[Question] What is the difference between probabilities output from result.get_probabilities() and result.get_total_causal_effects()?

cdt15 / lingam

Python package for causal discovery based on LiNGAM.

https://sites.google.com/view/sshimizu06/lingam

MIT License

356 stars 54 forks source link

[Question] What is the difference between probabilities output from result.get_probabilities() and result.get_total_causal_effects()? #117

Open lhl881210 opened 7 months ago

lhl881210 commented 7 months ago

Hi, I am a beginner. I'm not quite sure the difference between probabilities output from result.get_probabilities() and result.get_total_causal_effects() after bootstrap, i.e., result = model.bootstrap(data, n_sampling=1000). I would appreciate it if you could give me more info.

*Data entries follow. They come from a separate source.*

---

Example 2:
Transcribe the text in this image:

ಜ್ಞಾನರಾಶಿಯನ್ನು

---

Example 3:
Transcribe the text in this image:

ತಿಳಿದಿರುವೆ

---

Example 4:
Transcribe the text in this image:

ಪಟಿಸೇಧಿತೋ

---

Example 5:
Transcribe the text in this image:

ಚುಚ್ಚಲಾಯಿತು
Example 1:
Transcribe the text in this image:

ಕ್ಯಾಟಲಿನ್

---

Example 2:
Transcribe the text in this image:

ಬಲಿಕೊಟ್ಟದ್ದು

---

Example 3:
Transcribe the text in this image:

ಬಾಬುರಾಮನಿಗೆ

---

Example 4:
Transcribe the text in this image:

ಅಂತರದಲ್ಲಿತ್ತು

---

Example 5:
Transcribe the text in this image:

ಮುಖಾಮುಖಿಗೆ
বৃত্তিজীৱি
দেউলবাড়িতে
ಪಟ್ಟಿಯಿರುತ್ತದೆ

sshimizu2006 commented 7 months ago

result.get_probabilities() gives the bootstrap probabilities of whether direct effects are non-zero (directed edges exist). result.get_total_causal_effects() give the bootstrap probabilities of whether total effects are non-zero (directed paths exist).

lhl881210 commented 7 months ago

Shimizu-Sense Thank you for your answer. I have a follow question. From my humble knowledge, the total_causal_effects of a path needs to be based on a specific DAE before it can be calculated. However, since Bootstrap outputs multiple DAEs, which DAE is total_causal_effects based on? Thanks.

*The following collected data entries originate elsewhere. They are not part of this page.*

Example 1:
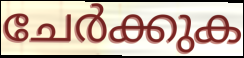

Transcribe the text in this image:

ചേർക്കുക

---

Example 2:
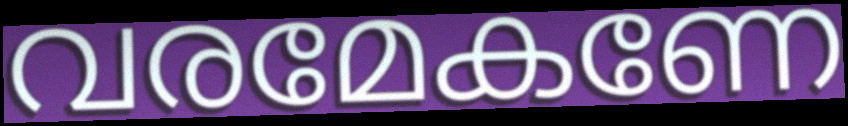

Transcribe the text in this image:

വരമേകണേ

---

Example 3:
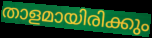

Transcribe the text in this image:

താളമായിരിക്കും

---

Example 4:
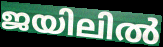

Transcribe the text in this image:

ജയിലിൽ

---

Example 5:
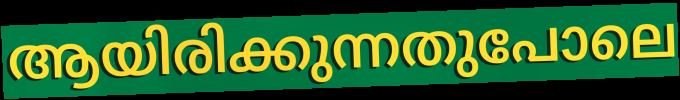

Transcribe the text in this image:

ആയിരിക്കുന്നതുപോലെ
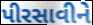
પીરસાવીને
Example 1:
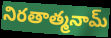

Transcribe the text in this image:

నిరతాత్మనామ్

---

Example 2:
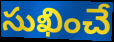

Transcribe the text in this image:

సుఖించే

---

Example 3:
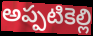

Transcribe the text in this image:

అప్పటికెల్లి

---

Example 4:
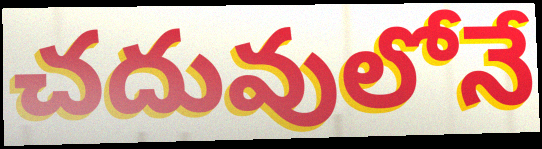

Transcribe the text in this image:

sshimizu2006 commented 7 months ago

Hi, those total effects in the bootstrap outputs are the medians over the bootstrap samples. You can find all the bootstrap results here: https://lingam.readthedocs.io/en/latest/reference/bootstrap.html

lhl881210 commented 6 months ago

Thank you very much for your reply.

I have another question. I have a set of data from a questionnaire, 6 questions, they are discrete variables, collected using the 5 point likert scale. Also I have 3 types of behavioral data, such as time spent on task, they are continuous variables. I want to do the causal discovery for these 6 discrete variables and 3 continuous variables.

I'm wondering if it's appropriate to use DirectLiNGAM for this kind of data.

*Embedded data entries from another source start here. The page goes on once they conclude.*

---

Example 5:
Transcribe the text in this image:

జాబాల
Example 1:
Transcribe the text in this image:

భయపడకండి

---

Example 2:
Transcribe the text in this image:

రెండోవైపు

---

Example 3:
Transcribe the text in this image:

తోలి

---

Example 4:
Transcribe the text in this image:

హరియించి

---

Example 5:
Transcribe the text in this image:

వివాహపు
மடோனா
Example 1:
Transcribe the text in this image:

Because I know that the original LiNGAM as well as ICA-LiNGAM require the data to be continuous variables. But in your Tutorial of DirectLiNGAM, the requirement for continuous variables is removed. https://lingam.readthedocs.io/en/latest/tutorial/lingam.html

Thanks again for your help.

sshimizu2006 commented 6 months ago

if your discrete variables are collected using 5 point likert scale, it would be ok to use DirectLiNGAM thinking they are approximately continuous.

DirectLiNGAM assume variables are continuous. Error variables are continuous. Their liner sums, i.e., observed variables, are also continuous.

lhl881210 commented 6 months ago

Thank you so much for your quick reply!